Guest post from pearshaped - a response to the atheists dilemma

In my view, one area religions tend to both struggle and excel in, is that of morality. I think of morals as barriers. Over time some barriers we build higher, some get eroded, others wiped out and somewhere fresh ones are built. They just tell others not to cross them out of respect for an individual or group. A typical religious person scared by a big threat and following a set of morals in an attempt to catch a carrot on a stick has an undeniable advantage over a nonbeliever.

But over a long enough time frame the moral landscape undergoes major changes. Such as, acceptance of slavery turns to outright disgust, or more relevantly stoning people to death becomes barbaric, and inevitably religion gets left behind as a snapshot of what morality once was. Frozen. 
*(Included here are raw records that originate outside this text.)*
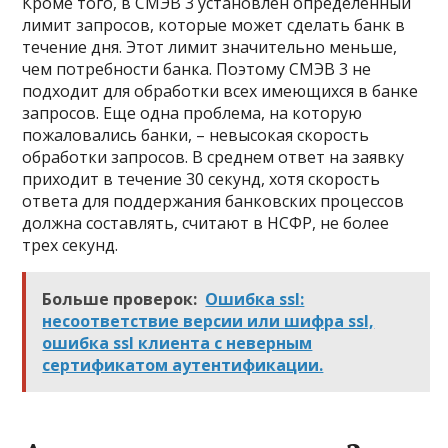
Кроме того, в СМЭВ 3 установлен определенный
лимит запросов, которые может сделать банк в
течение дня. Этот лимит значительно меньше,
чем потребности банка. Поэтому СМЭВ 3 не
подходит для обработки всех имеющихся в банке
запросов. Еще одна проблема, на которую
пожаловались банки, – невысокая скорость
обработки запросов. В среднем ответ на заявку
приходит в течение 30 секунд, хотя скорость
ответа для поддержания банковских процессов
должна составлять, считают в НСФР, не более
трех секунд.
Больше проверок:
Ошибка ssl:
несоответствие версии или шифра ssl,
ошибка ssl клиента с неверным
сертификатом аутентификации.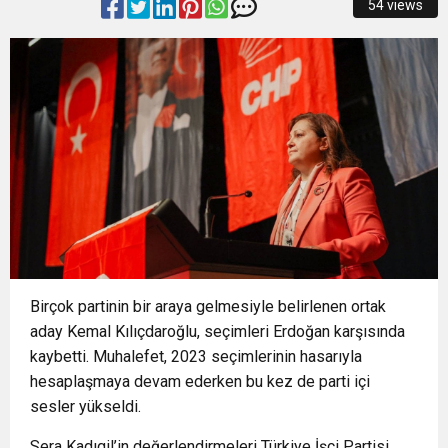
54 views
14:32
BÜYÜKŞEHİR’DEN İNEGÖL’E ULAŞIM HAMLESİ
şampiyonluğa hazırlıyor
14:28
Büyükşehir’den sahada “Kırmızı Altın” mesaisi
14:24
BAŞKAN VEKİLİ ŞAHİN BİBA: “BURSA’NIN
14:21
BÜYÜKŞEHİR’DEN AFETLERE HAZIR İKİ YENİ
GELECEĞİNİ BÜTÜNCÜL BİR ANLAYIŞLA
1:41
GERCÜŞ’TE ANLAMLI BULUŞMA: BAKAN
MOBİL ARAÇ
PLANLIYORUZ”
Birçok partinin bir araya gelmesiyle belirlenen ortak
MEHMET ŞİMŞEK’TEN MEMLEKETİNE YAKIN İLGİ
aday Kemal Kılıçdaroğlu, seçimleri Erdoğan karşısında
kaybetti. Muhalefet, 2023 seçimlerinin hasarıyla
hesaplaşmaya devam ederken bu kez de parti içi
sesler yükseldi.
Sera Kadıgil’in değerlendirmeleri
Türkiye İşçi Partisi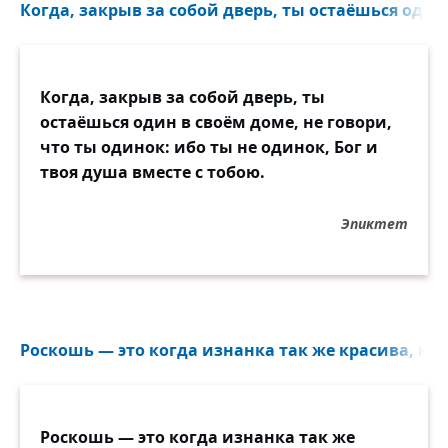
Когда, закрыв за собой дверь, ты остаёшься один 
Когда, закрыв за собой дверь, ты
остаёшься один в своём доме, не говори,
что ты одинок: ибо ты не одинок, Бог и
твоя душа вместе с тобою.
Эпиктет
Роскошь — это когда изнанка так же красива, как 
Роскошь — это когда изнанка так же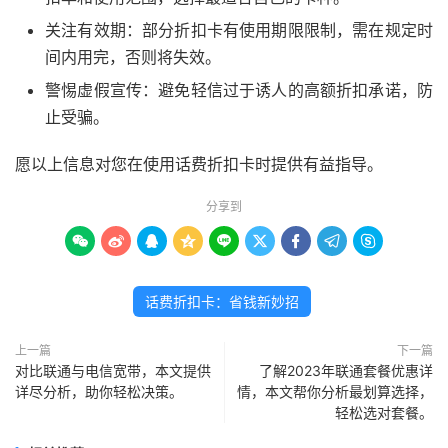
关注有效期：部分折扣卡有使用期限限制，需在规定时
间内用完，否则将失效。
警惕虚假宣传：避免轻信过于诱人的高额折扣承诺，防
止受骗。
愿以上信息对您在使用话费折扣卡时提供有益指导。
分享到









话费折扣卡：省钱新妙招
上一篇
下一篇
对比联通与电信宽带，本文提供
了解2023年联通套餐优惠详
详尽分析，助你轻松决策。
情，本文帮你分析最划算选择，
轻松选对套餐。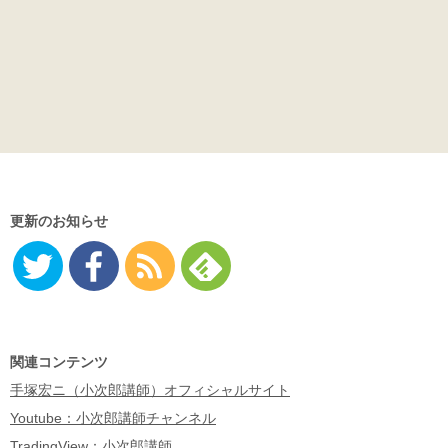
更新のお知らせ
Twitter
Facebo
RSS
Feedly
ok
関連コンテンツ
手塚宏ニ（小次郎講師）オフィシャルサイト
Youtube：小次郎講師チャンネル
TradingView：小次郎講師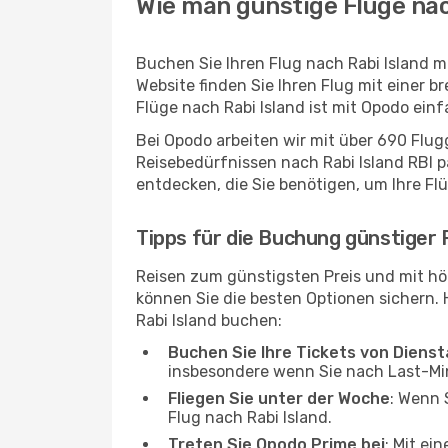
Wie man günstige Flüge nac
Buchen Sie Ihren Flug nach Rabi Island 
Website finden Sie Ihren Flug mit einer b
Flüge nach Rabi Island ist mit Opodo ein
Bei Opodo arbeiten wir mit über 690 Flu
Reisebedürfnissen nach Rabi Island RBI pa
entdecken, die Sie benötigen, um Ihre Fl
Tipps für die Buchung günstiger 
Reisen zum günstigsten Preis und mit hö
können Sie die besten Optionen sichern. Hi
Rabi Island buchen:
Buchen Sie Ihre Tickets von Diens
insbesondere wenn Sie nach Last-M
Fliegen Sie unter der Woche
: Wenn 
Flug nach Rabi Island.
Treten Sie Opodo Prime bei
: Mit ei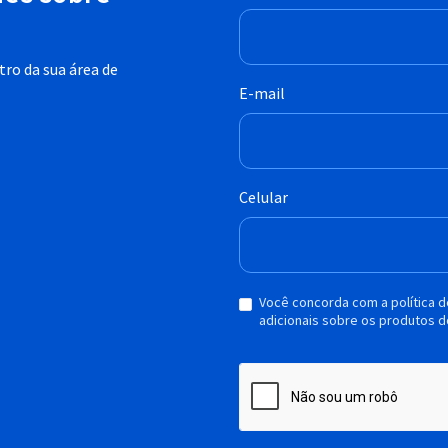
ro da sua área de
E-mail
Celular
Você concorda com a política 
adicionais sobre os produtos d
A pretty major flaw and quite possibly one of the major reasons people in Britain seem to be turning their backs on religion in ever greater numbers. The last report I read claimed the non religious are now in the majority here (just). Although on closer inspection people still believe in God and possibly Jesus but reject organised religions especially the barbaric Old Testament bits that don’t fit in with modern life. Cherry picking, but I think these people can absolutely be more moral than both atheists and those Christians still clinging to the bible as literal truth.

But anyway, what then of our rulers, those who wish to control and exploit Europe? How could those who aspire to be Europe’s ruling class exploit the masses of today? Surely nothing so simple would work on today’s multicultural societies with firmly established religions?

Could they exploit any myths around the time they started their covert assault? Where to find a big enough and terrible threat comparable with eternal suffering? What carrot on a stick could be used to tempt instead of eternal life?

How can modern layers of complexity be used to control morality ethics, lifestyle law and thereafter be used to generate an oasis of wealth for the ruling class?

If truth runs behind deception, how best to continually shift the deception?

It was always going be science.

3 comments:

Anonymous said...

Maybe everyone genuinely feared God at some far distant time. Over time the priests then the kings twigged that the idea was a handy means of control - and a fiction - so don't let on - it would spoil the game. But now many people simply don't believe and many of those who say they believe harbour deep suspicions they are being fooled.

So can religion control a wised-up people? No. Instead we have the law, a pretty weak tool and we have peer group pressure - it is not nice to be despised. This last is effective but not so subject to central control - my peer group may like me but despise you. For example, at one end of society you are probably despised if you don't do shoplifting and drugs, at another corner of society you are despised for not fiddling your expenses. Perhaps a worldwide database recording our
deeds would hold us all to account - a sort of WikiSaintPeter.com.

What is curious is the hold religion has - in America being an atheist is pretty bad and don't mention the 'stans', in these
places intolerance seems the driver but step into Brazil say and the beauty of golden images in the churches seems to fit the
country perfectly, one could almost believe.

As for science, terribly interesting old boy but nothing whatever to do with power, silly sods believe in truth and facts - that will never do.

Demetrius said...

Is Earth part of God's margin of error?

A K Haart said...

Roger - "silly sods believe in truth and facts" and find funding difficult to come by.

Demetrius - I sometimes wonder if we are.